Haver Analytics
Haver Analytics
Global| Aug 03 2010

Wheat Prices In Perspective

Summary

Wheat prices, as shown in the first chart, have risen sharply over the past few weeks as the implications of the severe weather conditions in many wheat growing countries for their wheat crop have become clear. (These are daily cash [...]


Wheat prices, as shown in the first chart, have risen sharply over the past few weeks as the implications of the severe weather conditions in many wheat growing countries for their wheat crop have become clear. (These are daily cash prices that can be found in the Haver data bases: DAILY and INTDAILY. Futures prices can be found in CBOT, Chicago Board of Trade, in the data base: CMDTY.)

Droughts in Russia, Ukraine, Kazakhstan, and Australia and heavy rains at the planting of the latest crop in Canada have significantly reduced the outlook for wheat production in these countries. They have also brought to mind the early seventies, a time of another Russian crop failure when wheat prices almost tripled and more recently the 2007-8 food crisis when the prices of most grains almost doubled, inciting food riots in such countries as Haiti and Bangladesh. The spikes in prices on these occasions are shown in the second chart which shows the prices on a log scale so that differences in the data represent not equal arithmetical but equal percentage changes. (The longest historical series for wheat prices can be found in the IFS data base with monthly commodity price data that run from January 1957 to date. Three prices for wheat are shown: one for Australia. one for Argentina and one for the U.S. We have used the U. S. price in the chart.)

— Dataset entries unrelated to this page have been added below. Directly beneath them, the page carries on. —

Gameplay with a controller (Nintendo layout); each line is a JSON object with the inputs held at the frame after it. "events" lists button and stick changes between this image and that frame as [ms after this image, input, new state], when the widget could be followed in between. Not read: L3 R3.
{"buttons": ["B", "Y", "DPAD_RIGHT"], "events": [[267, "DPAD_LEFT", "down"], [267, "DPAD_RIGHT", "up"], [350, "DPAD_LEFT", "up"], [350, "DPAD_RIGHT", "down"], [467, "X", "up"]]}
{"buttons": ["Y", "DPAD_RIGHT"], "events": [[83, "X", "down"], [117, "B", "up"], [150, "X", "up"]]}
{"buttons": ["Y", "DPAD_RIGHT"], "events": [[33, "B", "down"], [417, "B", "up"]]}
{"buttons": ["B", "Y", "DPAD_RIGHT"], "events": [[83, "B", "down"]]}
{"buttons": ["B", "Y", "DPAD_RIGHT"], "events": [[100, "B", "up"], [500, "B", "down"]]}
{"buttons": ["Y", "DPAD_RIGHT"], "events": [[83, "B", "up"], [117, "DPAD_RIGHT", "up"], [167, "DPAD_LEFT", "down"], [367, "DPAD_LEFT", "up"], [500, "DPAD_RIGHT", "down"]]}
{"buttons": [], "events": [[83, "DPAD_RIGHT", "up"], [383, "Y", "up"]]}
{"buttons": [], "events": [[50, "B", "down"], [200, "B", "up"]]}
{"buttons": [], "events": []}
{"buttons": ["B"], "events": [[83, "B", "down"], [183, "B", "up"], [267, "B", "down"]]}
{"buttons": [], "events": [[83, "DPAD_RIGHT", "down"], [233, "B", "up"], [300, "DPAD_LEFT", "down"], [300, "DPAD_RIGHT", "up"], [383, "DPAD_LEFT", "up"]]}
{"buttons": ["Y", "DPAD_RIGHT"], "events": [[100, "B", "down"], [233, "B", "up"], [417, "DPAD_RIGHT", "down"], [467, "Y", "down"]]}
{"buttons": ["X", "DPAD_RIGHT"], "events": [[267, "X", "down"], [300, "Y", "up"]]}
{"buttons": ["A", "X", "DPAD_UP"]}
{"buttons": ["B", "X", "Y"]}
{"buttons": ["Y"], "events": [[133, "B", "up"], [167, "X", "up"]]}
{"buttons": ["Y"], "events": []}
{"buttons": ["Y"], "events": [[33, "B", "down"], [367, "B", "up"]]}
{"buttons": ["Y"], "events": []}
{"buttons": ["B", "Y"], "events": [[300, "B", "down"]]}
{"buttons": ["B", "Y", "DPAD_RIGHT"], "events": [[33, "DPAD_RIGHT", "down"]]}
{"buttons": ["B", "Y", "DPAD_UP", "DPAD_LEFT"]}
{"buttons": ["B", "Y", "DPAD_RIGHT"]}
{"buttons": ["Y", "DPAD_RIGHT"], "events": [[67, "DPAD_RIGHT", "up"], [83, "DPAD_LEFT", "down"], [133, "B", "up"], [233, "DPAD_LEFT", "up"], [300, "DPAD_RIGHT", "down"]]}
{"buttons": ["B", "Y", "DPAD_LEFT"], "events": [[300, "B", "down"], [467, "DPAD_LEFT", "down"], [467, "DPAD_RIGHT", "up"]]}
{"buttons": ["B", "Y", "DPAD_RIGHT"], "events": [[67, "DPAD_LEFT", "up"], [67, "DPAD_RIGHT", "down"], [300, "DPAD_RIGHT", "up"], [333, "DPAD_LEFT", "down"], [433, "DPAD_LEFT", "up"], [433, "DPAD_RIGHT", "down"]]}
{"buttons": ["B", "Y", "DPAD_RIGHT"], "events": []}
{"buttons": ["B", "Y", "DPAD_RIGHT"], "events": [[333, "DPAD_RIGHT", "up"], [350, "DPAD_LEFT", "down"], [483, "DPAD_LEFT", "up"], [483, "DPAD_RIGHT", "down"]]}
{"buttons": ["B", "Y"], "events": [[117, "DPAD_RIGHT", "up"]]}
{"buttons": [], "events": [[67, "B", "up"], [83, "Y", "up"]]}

Also shown on the second chart are world stocks of wheat. In addition to data on stocks, much other relevant data for analyzing the world wide wheat situation can be found in the extensive Haver Data Base, USDA, World Agriculture Statistics. This data base contains, in addition to data on stocks, information on production, exports and imports, consumption and yields of some thirteen general types of agricultural commodities and their sub divisions for some 70 countries and the EU27 total. In both the early '70s and the 2007-8 explosion in wheat prices, world wheat stocks were low as can be seen in the second chart. Today's relatively high level of stocks might prove to be a damper on the rise in the wheat price.